GEËXTRAHEERDE TEKST -
Cursus Het strafproces
HET VERHAAL VAN HET STRAFPROCES
(1) Voor de 16e eeuw: van wraak tot landsheerlijke rechtspraak
Voor de 11e eeuw (vroege middeleeuwen)
• Geen overheid had financiële draagkracht om strafrechtapparaat te organiseren
eigenrichting (‘iedereen zijn eigen rechter’)
• Belang bescherming familie: binnen familie geen wraak, tegenover buitenwereld handelen als
één
• Wraakrecht toegepast volgens principes van gewoonterecht niet neergeschreven
Bv: familielid gedood => persoon mocht pas worden begraven nadat wraak was uitgeoefend
• Nadeel: gebrek aan proportionaliteit, betrokkenheid onschuldigen …
• Publiek strafrecht = pas ontstaan in 16e eeuw
Vanaf de 11e eeuw
• Organisatie in plattelandsgemeenten of steden om economische en veiligheidsredenen
• Overheidsbemiddeling, eerst facultatief, later verplicht: tijdens vredesperiode van 40 dagen
geen wraak, maar verzoeningsvoorstel in overweging nemen, nadien onbeperkt vete
uitoefenen
• Lijfstraffen of geldboetes voor wie zich niet hield aan afspraken
• Later legde overheid wraakbeperkingen op (plaatsen, tijdstippen, proportie, afkooptarieven,
kring van bloedverwanten …).
• Bij gebrek aan respect voor wraakbeperking: publieke straf
• Gemeenschapsbesef: overheid trad ook sanctionerend op tegen andere inbreuken, zoals
landverraad, samenspannen met vijand, belastingontduiking, maar ook moord
Door intrede publiek strafrecht verdwijnt privaat strafrecht steeds meer
Vanaf de 15e eeuw
• Overheidsmonopolie voor de vervolging van misdrijven
– Kerk
– Families verenigden zich in eedgenootschappen: “wraak of zoen”, alleen nog zoen (=
verzoening)

OPDRACHT 1 - Tel hoeveel regels van de rijen het woord "helmet" bevatten en geef alleen dat aantal. Hoofdletters en kleine letters maken daarbij verschil.

FRAGMENTEN RIJEN -
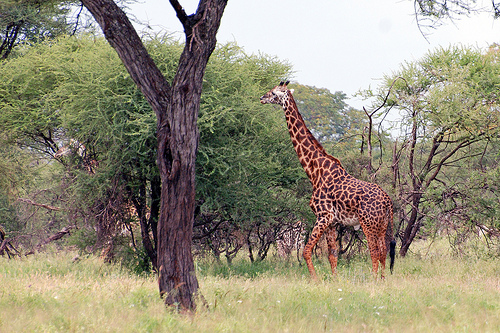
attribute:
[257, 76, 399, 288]
giraffe — walking, spotted, brown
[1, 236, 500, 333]
field — green, grass, dry, tall, white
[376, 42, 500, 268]
tree — brown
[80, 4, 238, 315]
tree — brown, split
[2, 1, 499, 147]
sky — blue, clear, grey, white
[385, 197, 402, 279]
tail — black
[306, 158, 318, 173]
spot — brown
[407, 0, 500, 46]
branch — barely visible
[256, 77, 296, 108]
head — white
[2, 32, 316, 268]
tree — green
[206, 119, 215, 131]
leaf — green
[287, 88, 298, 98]
ear — white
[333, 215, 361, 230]
under belly — white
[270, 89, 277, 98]
lashes — long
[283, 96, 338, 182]
neck — long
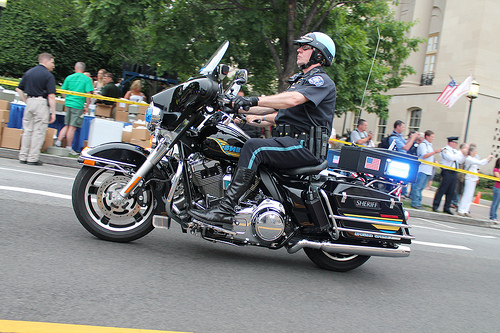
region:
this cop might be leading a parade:
[30, 14, 492, 263]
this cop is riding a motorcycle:
[64, 28, 425, 270]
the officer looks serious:
[218, 23, 347, 242]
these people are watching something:
[350, 95, 498, 186]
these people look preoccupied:
[25, 41, 152, 168]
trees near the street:
[5, 1, 431, 110]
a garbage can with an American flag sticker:
[335, 133, 422, 174]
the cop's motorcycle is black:
[83, 85, 430, 233]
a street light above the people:
[450, 75, 488, 165]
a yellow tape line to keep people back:
[6, 71, 497, 195]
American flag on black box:
[362, 151, 382, 176]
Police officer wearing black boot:
[186, 27, 336, 230]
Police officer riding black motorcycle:
[185, 22, 335, 228]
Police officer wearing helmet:
[184, 28, 337, 230]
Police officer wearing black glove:
[185, 29, 335, 228]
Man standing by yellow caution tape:
[14, 50, 59, 169]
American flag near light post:
[432, 73, 459, 112]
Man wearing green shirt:
[49, 55, 95, 154]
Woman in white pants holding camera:
[455, 145, 490, 221]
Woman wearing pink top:
[485, 153, 498, 225]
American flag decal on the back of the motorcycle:
[363, 156, 381, 171]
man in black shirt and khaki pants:
[16, 50, 57, 165]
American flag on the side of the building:
[435, 73, 460, 106]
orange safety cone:
[475, 190, 480, 205]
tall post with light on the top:
[462, 78, 479, 143]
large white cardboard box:
[86, 117, 121, 146]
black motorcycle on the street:
[71, 37, 413, 271]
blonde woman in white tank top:
[123, 79, 146, 104]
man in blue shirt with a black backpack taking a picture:
[377, 118, 418, 154]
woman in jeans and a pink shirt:
[488, 156, 498, 223]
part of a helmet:
[310, 13, 331, 53]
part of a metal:
[339, 226, 385, 263]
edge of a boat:
[202, 210, 230, 240]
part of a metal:
[348, 238, 385, 273]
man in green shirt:
[63, 56, 90, 155]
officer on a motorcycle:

OPDRACHT 2 - Noem alle inbreuken die de cursustekst opsomt als inbreuken waartegen de overheid uit gemeenschapsbesef ook sanctionerend optrad.

ANTWOORD 1 - 2

ANTWOORD 2 - Landverraad, samenspannen met de vijand, belastingontduiking en moord.